*Task goal*
Keep every line in which "docs" occurs and drop the rest of the data.

*Raw data*

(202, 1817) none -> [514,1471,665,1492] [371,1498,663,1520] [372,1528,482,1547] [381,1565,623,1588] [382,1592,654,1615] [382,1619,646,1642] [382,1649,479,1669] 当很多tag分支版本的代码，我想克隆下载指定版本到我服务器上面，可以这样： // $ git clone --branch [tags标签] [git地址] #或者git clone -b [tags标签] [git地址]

--

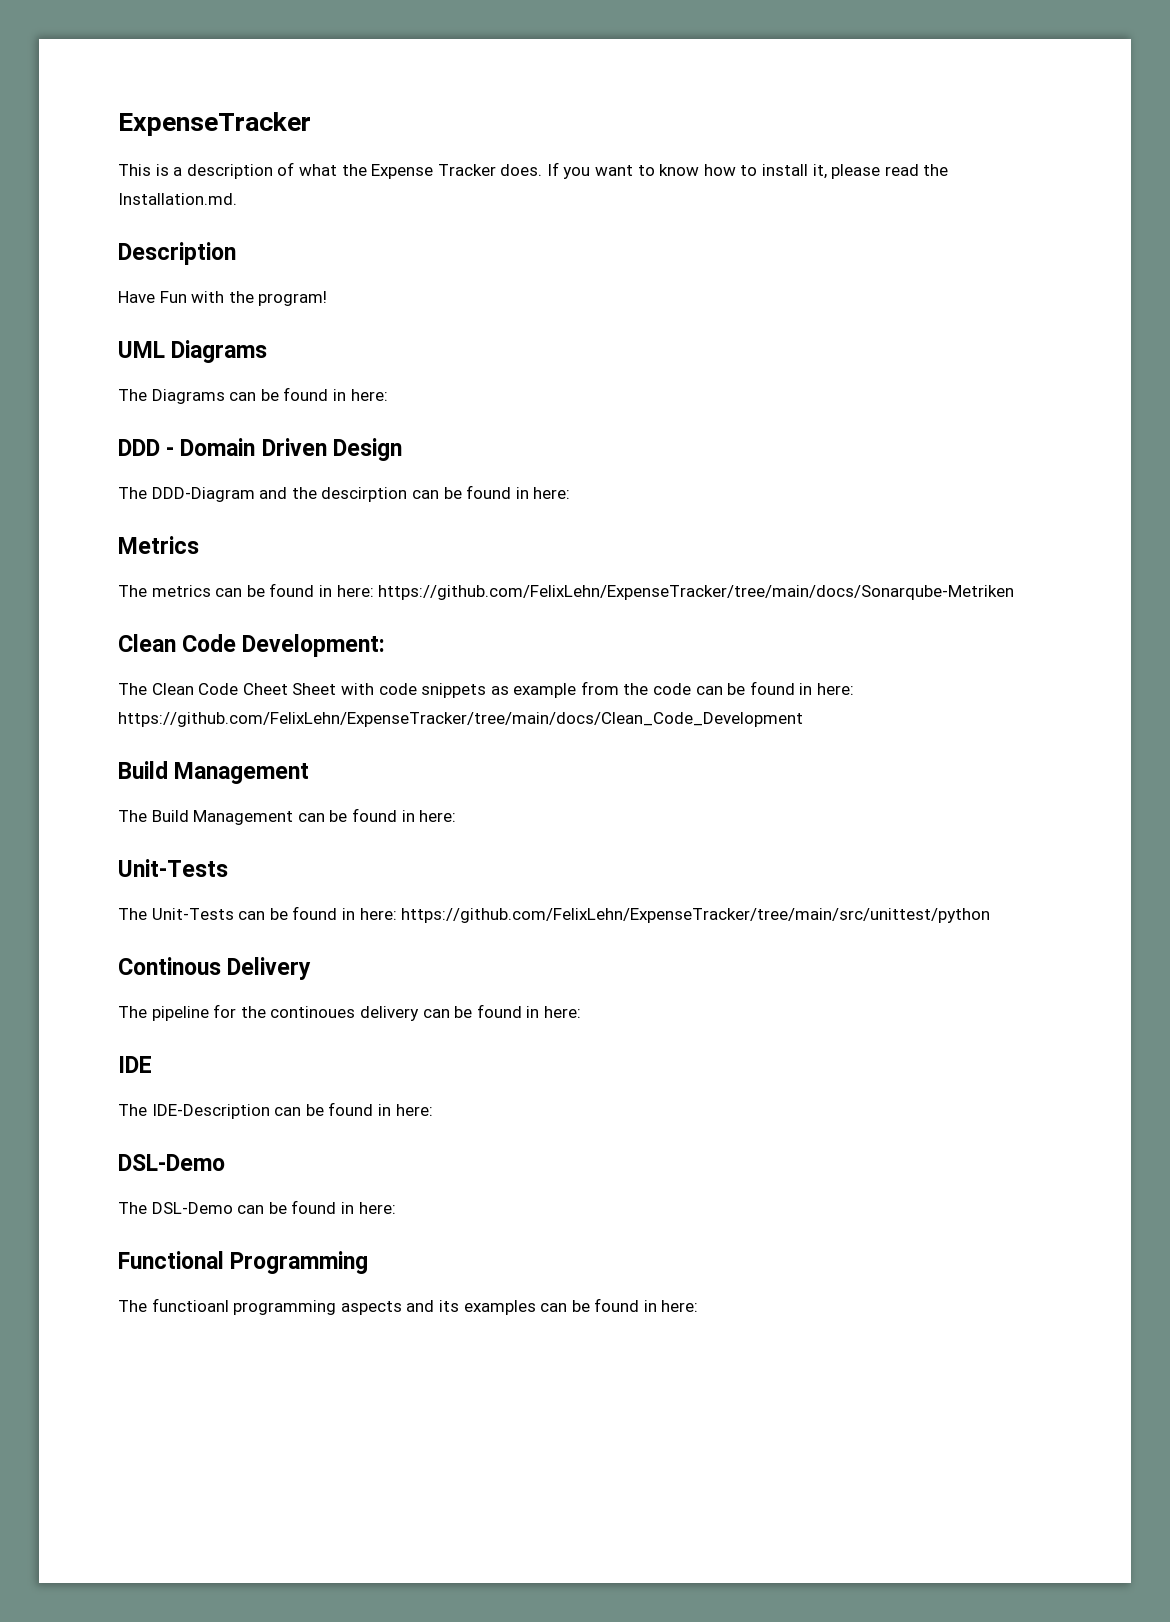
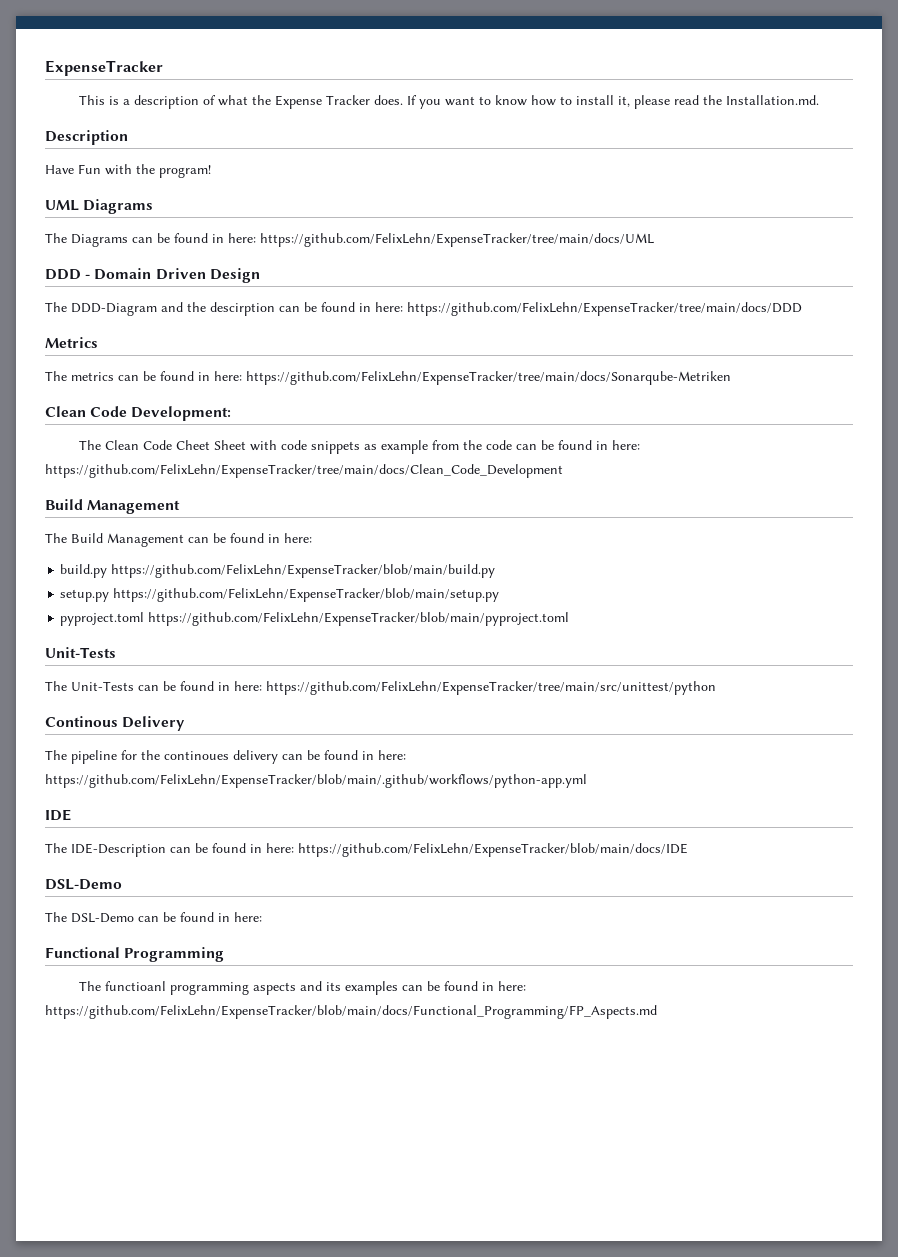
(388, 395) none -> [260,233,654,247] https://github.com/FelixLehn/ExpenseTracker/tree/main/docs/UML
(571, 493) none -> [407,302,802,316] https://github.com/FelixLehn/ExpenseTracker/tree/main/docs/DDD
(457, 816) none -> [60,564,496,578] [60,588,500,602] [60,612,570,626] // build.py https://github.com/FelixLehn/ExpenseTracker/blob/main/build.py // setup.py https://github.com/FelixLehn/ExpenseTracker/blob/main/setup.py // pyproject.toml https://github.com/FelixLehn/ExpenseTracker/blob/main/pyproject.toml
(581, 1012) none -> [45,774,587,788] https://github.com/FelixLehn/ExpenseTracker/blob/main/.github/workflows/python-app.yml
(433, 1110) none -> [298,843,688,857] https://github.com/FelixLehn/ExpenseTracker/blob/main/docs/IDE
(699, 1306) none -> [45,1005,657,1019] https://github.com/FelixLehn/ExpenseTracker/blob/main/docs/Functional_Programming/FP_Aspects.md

*Output of the exercise*
(388, 395) none -> [260,233,654,247] https://github.com/FelixLehn/ExpenseTracker/tree/main/docs/UML
(571, 493) none -> [407,302,802,316] https://github.com/FelixLehn/ExpenseTracker/tree/main/docs/DDD
(433, 1110) none -> [298,843,688,857] https://github.com/FelixLehn/ExpenseTracker/blob/main/docs/IDE
(699, 1306) none -> [45,1005,657,1019] https://github.com/FelixLehn/ExpenseTracker/blob/main/docs/Functional_Programming/FP_Aspects.md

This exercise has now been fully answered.